J Neurosurg Spine. 2006 Feb;4(2):145-53. doi: 10.3171/spi.2006.4.2.145.
A traumatic spinal cord injury (SCI) immediately induces primary damage, and this is followed by secondary damage characterized by a series of events among which is a progressive extension of cell death within the damaged tissue. In this study, the authors investigated the role of inducible nitric oxide synthase (iNOS) in an experimental model of SCI in mice.
In wild-type (iNOS+/+) mice, SCI rapidly induced an inflammatory response as shown by nitrotyrosine formation, activation of the nuclear enzyme poly(adenosine diphosphate-ribose) polymerase (PARP), neutrophil infiltration, and spinal cord tissue histopathological changes, indicating the involvement of iNOS-derived massive amounts of NO in SCI.

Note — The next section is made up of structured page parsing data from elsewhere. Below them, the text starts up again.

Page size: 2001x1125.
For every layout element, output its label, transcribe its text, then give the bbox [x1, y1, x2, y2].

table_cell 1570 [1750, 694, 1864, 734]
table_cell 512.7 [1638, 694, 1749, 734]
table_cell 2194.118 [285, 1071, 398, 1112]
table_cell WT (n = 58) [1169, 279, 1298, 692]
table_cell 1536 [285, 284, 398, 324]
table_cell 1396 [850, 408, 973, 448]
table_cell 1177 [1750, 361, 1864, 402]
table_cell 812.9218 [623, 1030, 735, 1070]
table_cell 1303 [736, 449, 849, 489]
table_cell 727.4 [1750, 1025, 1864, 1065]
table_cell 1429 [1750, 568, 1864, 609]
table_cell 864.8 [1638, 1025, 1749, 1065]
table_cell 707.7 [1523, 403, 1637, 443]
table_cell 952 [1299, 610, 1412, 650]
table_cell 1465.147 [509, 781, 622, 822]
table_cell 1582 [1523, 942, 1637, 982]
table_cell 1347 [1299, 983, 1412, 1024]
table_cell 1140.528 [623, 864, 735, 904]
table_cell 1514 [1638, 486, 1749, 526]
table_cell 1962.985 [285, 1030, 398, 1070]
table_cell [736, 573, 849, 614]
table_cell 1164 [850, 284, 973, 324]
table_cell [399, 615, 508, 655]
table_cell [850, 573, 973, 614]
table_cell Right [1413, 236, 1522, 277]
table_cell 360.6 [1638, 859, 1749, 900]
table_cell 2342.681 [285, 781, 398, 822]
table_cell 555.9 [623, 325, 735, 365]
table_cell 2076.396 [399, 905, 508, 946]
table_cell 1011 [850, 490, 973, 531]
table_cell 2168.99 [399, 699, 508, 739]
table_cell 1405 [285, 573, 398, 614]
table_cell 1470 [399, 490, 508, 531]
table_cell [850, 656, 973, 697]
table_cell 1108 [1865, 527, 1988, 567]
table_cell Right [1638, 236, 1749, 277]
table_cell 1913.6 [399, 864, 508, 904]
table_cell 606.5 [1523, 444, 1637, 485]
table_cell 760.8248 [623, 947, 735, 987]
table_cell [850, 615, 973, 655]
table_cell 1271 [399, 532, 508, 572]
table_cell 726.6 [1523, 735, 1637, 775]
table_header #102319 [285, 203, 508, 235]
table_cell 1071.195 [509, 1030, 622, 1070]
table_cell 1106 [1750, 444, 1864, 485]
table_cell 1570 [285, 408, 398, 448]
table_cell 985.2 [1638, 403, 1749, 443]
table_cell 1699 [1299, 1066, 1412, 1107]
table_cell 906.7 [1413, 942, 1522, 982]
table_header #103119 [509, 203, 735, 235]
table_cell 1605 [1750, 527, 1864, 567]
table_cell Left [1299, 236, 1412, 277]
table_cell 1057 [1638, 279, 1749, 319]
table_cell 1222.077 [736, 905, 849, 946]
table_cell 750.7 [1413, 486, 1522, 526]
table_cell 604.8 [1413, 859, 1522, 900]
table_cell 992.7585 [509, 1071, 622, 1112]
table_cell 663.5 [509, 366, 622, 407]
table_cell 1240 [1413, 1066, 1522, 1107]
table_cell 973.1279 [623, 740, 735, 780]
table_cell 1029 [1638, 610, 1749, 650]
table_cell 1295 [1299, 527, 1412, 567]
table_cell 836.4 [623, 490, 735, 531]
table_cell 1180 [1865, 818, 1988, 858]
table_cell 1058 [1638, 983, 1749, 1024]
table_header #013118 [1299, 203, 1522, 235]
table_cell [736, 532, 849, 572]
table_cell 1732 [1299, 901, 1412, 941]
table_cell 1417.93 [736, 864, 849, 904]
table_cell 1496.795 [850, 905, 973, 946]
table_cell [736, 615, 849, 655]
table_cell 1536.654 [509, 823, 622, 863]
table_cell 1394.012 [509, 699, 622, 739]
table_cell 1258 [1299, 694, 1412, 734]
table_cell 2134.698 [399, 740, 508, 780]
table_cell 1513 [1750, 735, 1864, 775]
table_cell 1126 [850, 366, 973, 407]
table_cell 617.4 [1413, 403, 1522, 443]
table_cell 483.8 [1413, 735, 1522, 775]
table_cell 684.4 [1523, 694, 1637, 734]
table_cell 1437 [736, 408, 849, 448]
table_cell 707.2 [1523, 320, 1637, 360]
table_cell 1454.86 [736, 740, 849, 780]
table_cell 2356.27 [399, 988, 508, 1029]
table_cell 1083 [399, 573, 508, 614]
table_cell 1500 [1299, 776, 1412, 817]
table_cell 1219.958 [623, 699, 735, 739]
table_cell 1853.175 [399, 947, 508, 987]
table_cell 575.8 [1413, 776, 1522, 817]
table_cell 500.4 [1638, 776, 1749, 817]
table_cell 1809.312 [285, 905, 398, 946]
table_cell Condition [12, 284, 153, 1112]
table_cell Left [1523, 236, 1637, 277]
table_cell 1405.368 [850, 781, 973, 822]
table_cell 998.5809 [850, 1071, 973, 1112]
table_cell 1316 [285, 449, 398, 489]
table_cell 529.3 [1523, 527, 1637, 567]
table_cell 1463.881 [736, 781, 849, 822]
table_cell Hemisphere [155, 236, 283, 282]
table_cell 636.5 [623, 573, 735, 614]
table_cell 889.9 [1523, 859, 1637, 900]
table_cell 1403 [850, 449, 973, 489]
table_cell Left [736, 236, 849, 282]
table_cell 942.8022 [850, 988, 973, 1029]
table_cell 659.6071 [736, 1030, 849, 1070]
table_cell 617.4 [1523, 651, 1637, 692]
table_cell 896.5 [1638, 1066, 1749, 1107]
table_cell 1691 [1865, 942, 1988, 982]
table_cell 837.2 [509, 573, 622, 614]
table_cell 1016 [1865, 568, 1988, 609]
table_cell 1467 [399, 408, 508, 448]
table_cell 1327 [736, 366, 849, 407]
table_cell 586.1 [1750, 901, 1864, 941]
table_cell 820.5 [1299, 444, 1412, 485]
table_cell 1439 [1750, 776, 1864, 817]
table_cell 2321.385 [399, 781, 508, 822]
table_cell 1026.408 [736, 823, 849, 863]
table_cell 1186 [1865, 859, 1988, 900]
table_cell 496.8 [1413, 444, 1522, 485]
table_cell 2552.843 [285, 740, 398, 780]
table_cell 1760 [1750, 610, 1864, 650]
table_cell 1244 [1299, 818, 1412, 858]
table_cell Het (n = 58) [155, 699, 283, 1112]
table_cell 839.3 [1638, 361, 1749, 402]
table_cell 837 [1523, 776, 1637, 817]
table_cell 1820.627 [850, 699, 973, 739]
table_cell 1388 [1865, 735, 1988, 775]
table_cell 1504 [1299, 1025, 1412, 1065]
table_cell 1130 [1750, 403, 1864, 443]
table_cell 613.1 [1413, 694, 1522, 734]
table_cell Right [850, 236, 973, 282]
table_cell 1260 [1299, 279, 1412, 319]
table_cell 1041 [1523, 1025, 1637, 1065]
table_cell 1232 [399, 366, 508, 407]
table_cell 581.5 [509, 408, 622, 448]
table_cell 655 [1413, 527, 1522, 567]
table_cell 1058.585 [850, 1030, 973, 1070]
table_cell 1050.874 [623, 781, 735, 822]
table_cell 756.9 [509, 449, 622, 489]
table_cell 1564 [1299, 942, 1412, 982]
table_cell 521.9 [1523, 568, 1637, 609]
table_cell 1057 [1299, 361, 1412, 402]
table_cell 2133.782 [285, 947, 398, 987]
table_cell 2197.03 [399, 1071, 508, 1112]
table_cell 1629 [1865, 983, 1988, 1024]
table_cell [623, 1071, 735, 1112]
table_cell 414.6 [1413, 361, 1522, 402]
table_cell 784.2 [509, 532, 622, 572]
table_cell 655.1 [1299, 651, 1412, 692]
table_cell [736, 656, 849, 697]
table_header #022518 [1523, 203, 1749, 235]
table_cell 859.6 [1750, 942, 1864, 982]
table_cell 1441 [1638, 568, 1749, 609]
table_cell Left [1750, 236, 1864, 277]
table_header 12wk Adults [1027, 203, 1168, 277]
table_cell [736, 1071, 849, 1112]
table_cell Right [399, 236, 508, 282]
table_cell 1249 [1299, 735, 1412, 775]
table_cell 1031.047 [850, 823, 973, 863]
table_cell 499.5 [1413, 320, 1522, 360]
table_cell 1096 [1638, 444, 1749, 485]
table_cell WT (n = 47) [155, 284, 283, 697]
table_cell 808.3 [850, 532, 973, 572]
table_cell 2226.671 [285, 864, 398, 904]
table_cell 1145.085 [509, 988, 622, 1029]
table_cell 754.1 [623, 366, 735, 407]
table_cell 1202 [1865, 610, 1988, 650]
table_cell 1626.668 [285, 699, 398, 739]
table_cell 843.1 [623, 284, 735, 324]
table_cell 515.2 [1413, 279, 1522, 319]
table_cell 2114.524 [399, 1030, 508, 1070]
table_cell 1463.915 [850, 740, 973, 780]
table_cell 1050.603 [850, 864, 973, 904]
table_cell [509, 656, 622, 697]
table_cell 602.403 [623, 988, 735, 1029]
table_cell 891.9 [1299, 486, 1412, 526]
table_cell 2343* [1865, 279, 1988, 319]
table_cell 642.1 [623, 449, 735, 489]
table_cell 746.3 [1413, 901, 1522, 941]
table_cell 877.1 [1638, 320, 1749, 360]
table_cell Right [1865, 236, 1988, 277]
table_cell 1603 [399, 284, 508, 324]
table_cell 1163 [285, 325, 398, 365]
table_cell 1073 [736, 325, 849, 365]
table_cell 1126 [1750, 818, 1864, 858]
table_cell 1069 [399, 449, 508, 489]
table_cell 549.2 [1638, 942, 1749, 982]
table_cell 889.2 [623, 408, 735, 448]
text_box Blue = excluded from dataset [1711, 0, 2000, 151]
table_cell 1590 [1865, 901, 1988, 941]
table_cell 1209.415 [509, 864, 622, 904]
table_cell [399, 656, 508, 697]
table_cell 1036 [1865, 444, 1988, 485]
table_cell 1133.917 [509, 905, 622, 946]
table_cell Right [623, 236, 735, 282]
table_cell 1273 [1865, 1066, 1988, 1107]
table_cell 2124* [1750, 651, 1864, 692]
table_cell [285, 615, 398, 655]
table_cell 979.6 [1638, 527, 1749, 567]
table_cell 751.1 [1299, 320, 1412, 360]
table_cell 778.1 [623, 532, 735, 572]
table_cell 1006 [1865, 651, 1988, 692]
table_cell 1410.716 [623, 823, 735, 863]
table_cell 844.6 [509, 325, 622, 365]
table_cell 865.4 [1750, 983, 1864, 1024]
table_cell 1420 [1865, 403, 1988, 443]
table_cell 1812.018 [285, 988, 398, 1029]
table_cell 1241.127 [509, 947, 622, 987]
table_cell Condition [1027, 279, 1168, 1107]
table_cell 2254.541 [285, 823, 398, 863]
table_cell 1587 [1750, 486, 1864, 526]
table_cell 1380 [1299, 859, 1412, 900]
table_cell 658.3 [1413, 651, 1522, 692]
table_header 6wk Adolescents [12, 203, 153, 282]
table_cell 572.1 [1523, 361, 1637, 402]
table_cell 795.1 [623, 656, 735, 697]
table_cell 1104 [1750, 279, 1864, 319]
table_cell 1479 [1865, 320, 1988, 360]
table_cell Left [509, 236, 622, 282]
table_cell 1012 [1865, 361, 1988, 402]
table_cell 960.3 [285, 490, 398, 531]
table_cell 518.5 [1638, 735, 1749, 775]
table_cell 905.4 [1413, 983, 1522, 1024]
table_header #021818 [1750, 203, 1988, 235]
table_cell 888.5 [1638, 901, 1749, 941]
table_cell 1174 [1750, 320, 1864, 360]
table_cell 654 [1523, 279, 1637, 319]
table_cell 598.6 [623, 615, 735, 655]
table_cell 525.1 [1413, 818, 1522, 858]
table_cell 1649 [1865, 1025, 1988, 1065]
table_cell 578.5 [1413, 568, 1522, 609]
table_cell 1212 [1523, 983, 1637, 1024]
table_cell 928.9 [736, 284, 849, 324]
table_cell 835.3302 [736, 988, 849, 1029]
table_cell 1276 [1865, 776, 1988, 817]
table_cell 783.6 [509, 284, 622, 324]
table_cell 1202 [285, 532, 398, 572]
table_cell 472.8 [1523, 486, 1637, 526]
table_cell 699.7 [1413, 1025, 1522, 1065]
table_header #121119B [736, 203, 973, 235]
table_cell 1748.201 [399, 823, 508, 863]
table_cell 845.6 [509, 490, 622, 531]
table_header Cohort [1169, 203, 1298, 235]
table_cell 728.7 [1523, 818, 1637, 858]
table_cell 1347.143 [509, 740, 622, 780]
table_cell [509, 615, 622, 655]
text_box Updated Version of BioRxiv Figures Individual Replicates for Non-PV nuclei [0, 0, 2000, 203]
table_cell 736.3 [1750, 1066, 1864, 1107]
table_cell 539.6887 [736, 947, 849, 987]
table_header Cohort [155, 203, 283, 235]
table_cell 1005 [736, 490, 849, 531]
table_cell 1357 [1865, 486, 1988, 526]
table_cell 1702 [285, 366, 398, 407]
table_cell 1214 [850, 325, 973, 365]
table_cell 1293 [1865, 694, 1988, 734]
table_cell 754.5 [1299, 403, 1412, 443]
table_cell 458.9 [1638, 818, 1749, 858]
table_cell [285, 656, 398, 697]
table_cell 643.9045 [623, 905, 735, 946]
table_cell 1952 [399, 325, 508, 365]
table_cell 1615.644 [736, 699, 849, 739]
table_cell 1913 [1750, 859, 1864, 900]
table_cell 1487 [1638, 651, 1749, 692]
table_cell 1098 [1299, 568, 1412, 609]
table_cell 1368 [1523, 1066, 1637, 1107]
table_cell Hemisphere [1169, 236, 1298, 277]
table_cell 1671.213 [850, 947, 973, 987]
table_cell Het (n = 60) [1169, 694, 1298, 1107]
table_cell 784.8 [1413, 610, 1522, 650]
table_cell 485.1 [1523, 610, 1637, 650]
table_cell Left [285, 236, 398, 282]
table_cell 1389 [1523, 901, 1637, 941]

Genetic inhibition of iNOS, however, resulted in a significant reduction in secondary damage, and this therapeutic efficacy was associated with the prevention of an SCI-induced drop in neuronal and endothelial NOS activity.
创伤性脊髓损伤(SCI)会立即引发原发性损伤,随后是继发性损伤,其特征是一系列事件,其中包括受损组织内细胞死亡的逐渐扩展。在本研究中,作者研究了诱导型一氧化氮合酶(iNOS)在小鼠SCI实验模型中的作用。
在野生型(iNOS+/+)小鼠中,SCI迅速引发炎症反应,表现为硝基酪氨酸形成、核酶聚(腺苷二磷酸-核糖)聚合酶(PARP)激活、中性粒细胞浸润和脊髓组织组织病理学变化,表明iNOS衍生的大量NO参与了SCI。
然而,iNOS的基因抑制导致继发性损伤显著减少,这种治疗效果与预防SCI诱导的神经元和内皮型NOS活性下降有关。